Пока Ева наспех одевалась, ополаскивала лицо и красила губы огрызком помады, хранящимся у нее в сумочке, Реми просмотрел бумаги, подготовленные ею для освобождения отца. Когда она отвернулась от умывальника, находившегося в углу комнаты, он больше не улыбался как сумасшедший. Его лицо было встревоженным.
– В чем дело? – спросила она. – С бумагами что-то не так?
– Нет, Ева, они просто идеальны.
– Тогда что случилось?
Он ответил не сразу.
– Вы должны быть готовы к тому, что вашего отца там может не оказаться.
У Евы внезапно пересохло в горле.

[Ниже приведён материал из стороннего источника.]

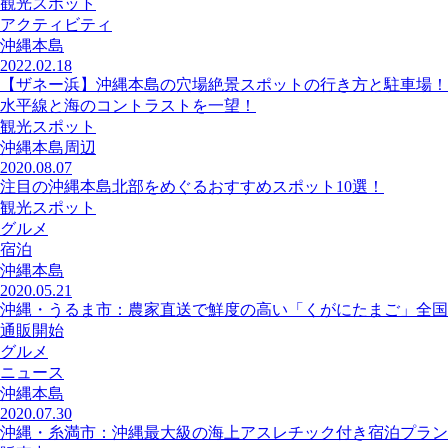
観光スポット
アクティビティ
沖縄本島
2022.02.18
【ザネー浜】沖縄本島の穴場絶景スポットの行き方と駐車場！
水平線と海のコントラストを一望！
観光スポット
沖縄本島周辺
2020.08.07
注目の沖縄本島北部をめぐるおすすめスポット10選！
観光スポット
グルメ
宿泊
沖縄本島
2020.05.21
沖縄・うるま市：農家直送で鮮度の高い「くがにたまご」全国
通販開始
グルメ
ニュース
沖縄本島
2020.07.30
沖縄・糸満市：沖縄最大級の海上アスレチック付き宿泊プラン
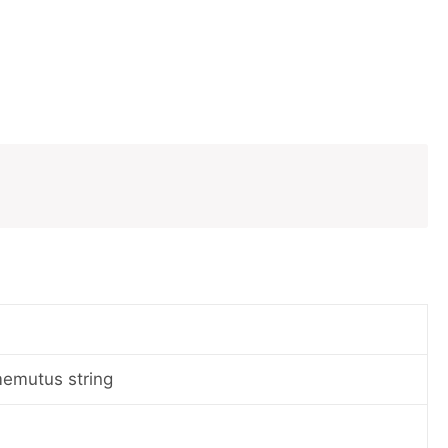
emutus string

Она отвернулась:
– Конечно, он там. Где же еще ему быть?
– Его могли депортировать. Или… – голос Реми сорвался.
Ева вытянула вперед руки, растопырив пальцы, словно хотела отгородиться от его слов.
– Какая глупость. Мы сегодня же найдем его там и увезем вместе с нами в Ориньон.
Реми кивнул:
– В любом случае я поеду с вами.
Он протянул ей руку, и она взяла ее после того, как аккуратно сложила бумаги для освобождения отца и убрала их в сумочку.
Внизу, в комнате, куда прошлой ночью один за другим заходили немцы, возле большого стола, слонялись без дела два десятка женщин в шелковых пеньюарах.
– Доброе утро, дамы, – приветствовал их как ни в чем не бывало Реми, таща за собой упирающуюся Еву.
Некоторые женщины подняли глаза и посмотрели на них со скучающим видом, другие даже не прервали своих разговоров. Мадам Гремийон тяжелой поступью вышла из кухни. В руках у нее был большой поднос. Она кивнула им. При ярком дневном свете и без толстого слоя макияжа она выглядела еще старше.